EU Banking Regulatory Affairs: Horizon Mapping and Supervisory Briefings

Build the methodology that keeps your regulatory position defensible through every new EBA guideline, ECB supervisory review, and CRR III implementation deadline.

Every week brings a new EBA guideline, an ECB supervisory letter, or a phased-in CRR III requirement that needs translating into internal policy, a position paper, and a briefing the supervisor can actually interrogate. The Regulatory Affairs function at a large EU bank is the one desk where all of those threads converge. When the methodology for managing them is ad hoc, a single supervisory enquiry can expose gaps across three regulatory streams at once.

$199 one-time
Tailored to your situation. Access within 24 hours. 30-day money-back.

Includes a hand-built implementation playbook delivered alongside course access, generated for your specific situation.

Why this course

The pressure in EU bank Regulatory Affairs is not that the rules are unclear. It is that the rules arrive faster than the internal translation process can absorb them. A new EBA Q&A drops, it changes how own-funds must be documented, and the policy memo that was adequate last quarter is now two versions behind. DORA ICT risk register requirements phase in while SFDR PAI disclosure deadlines are already on the calendar. CRD VI transposition timelines differ by member state, which matters when the bank operates across multiple jurisdictions. The Regulatory Affairs team is expected to hold a defensible position across all of it, at all times, and to produce briefings that survive follow-up questions from the ECB or ACPR. Without a structured methodology, the team runs on individual expertise and institutional memory, which works until a key person is unavailable or a supervisory visit arrives with 48 hours notice.

What you walk away with

  • Build a regulatory horizon map that covers EBA, ECB, ESMA, and national competent authority output on a rolling 18-month calendar, flagged by impact to your bank's specific business lines.
  • Produce a position paper methodology that generates a defensible internal stance on a new requirement within five working days of publication, with a clear audit trail from the regulatory text to the internal decision.
  • Develop a supervisory briefing template that structures responses to ECB and ACPR enquiries so that follow-up questions can be answered from the same document.
  • Map the interlocking requirements of CRR III, DORA, SFDR, and the EU AML package against your bank's reporting and governance calendar to identify the quarters where workload peaks collide.
  • Build a regulatory change management process that routes each new guideline to the right internal policy owner within 24 hours of publication, with a tracked resolution path.
  • Create a gap identification methodology that surfaces where the bank's current policy documentation does not yet reflect the most recent regulatory position, before a supervisor identifies it first.

The 12 modules

Module 1. The EU Banking Regulatory Landscape: Reading the Architecture
EU banking regulation operates through Level 1 legislation, Level 2 technical standards, Level 3 guidelines and Q&As, and supervisory expectations communicated through inspection findings. This module maps the architecture so you know which output type requires a policy update, which requires a position paper, and which requires only a monitoring flag. It covers the EBA single rulebook, ECB supervisory manuals, ACPR national transpositions, and how ESMA output intersects with the prudential stream.

# ROWS:
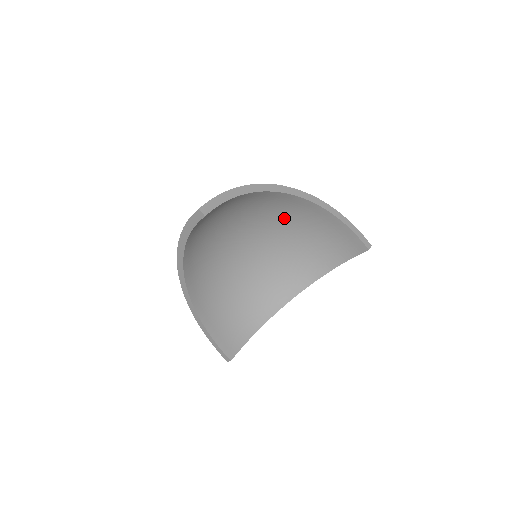
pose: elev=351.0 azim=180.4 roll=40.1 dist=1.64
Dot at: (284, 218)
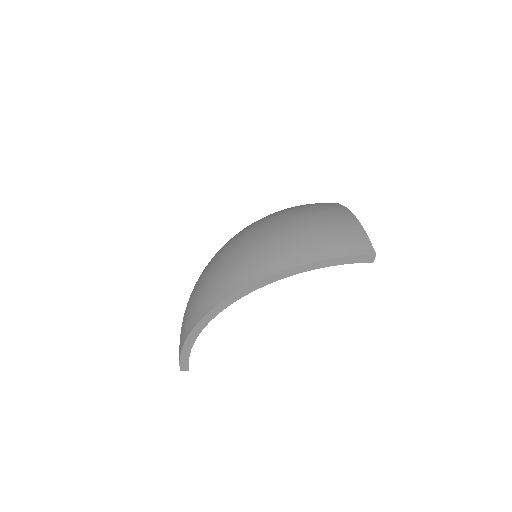
Dot at: occluded
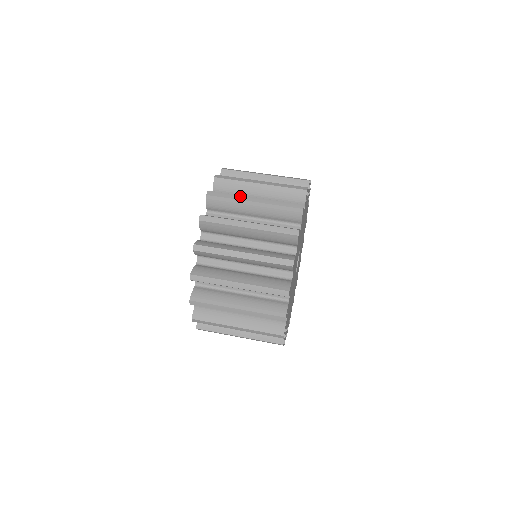
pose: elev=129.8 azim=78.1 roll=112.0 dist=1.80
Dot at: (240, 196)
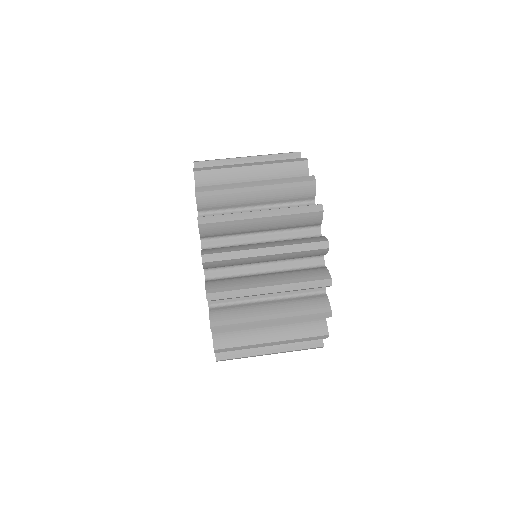
Dot at: (250, 290)
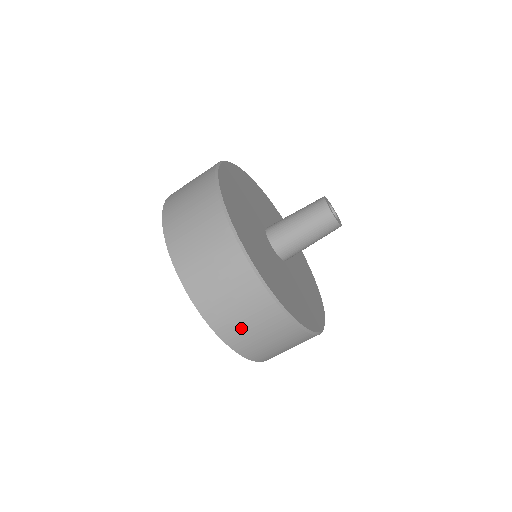
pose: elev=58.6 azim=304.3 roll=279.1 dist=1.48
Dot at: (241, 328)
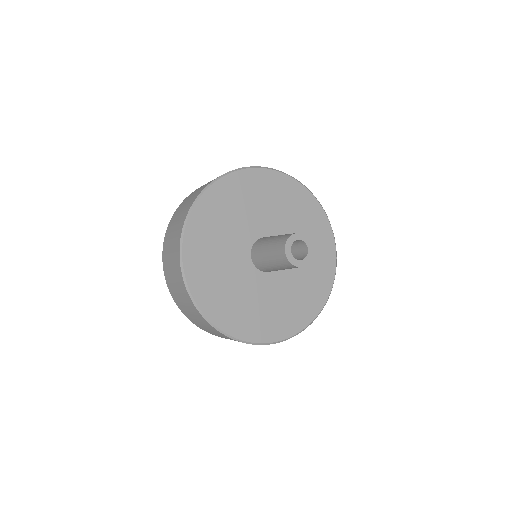
Dot at: (188, 313)
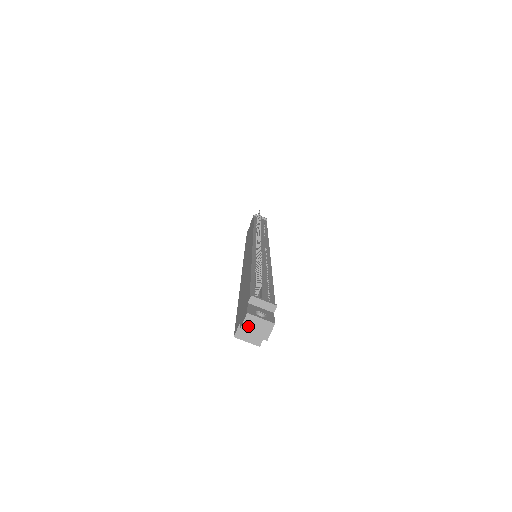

# GOAL 1:
Answer these from the course page:
(a) How many months does the rolling calendar for the regulatory horizon map cover?
(b) Within how many working days of publication should the position paper methodology produce an internal stance?
(c) How much notice for a supervisory visit does the course page mention?
# GOAL 2:
Does each statement agree with the course page? Give yes or no and quote the words that settle it.
(a) The main pressure in EU bank Regulatory Affairs is that the rules are unclear.
(b) The course is priced at $199 as a one-time payment.
(c) CRD VI transposition timelines are the same in every member state.
# GOAL 3:
Please turn the paragraph of the course page beginning "The pressure in EU bank Regulatory Affairs" into a bulleted list that keeps its main facts.
The records were taken from a separate source.

# FINAL ANSWER 1:
(a) 18 months.
(b) Five working days.
(c) 48 hours.

# FINAL ANSWER 2:
(a) No: "The pressure in EU bank Regulatory Affairs is not that the rules are unclear."
(b) Yes: "$199 one-time"
(c) No: "CRD VI transposition timelines differ by member state"

# FINAL ANSWER 3:
- The problem is not unclear rules. Rules arrive faster than the internal translation process can absorb them.
- A new EBA Q&A can change how own-funds must be documented. Last quarter's policy memo is then two versions behind.
- DORA ICT risk register requirements phase in while SFDR PAI disclosure deadlines are already on the calendar.
- CRD VI transposition timelines differ by member state. This matters when the bank operates across multiple jurisdictions.
- The team must hold a defensible position at all times and produce briefings that survive follow-up questions from the ECB or ACPR.
- Without a structured methodology, the team depends on individual expertise and institutional memory. That works until a key person is unavailable or a supervisory visit arrives with 48 hours notice.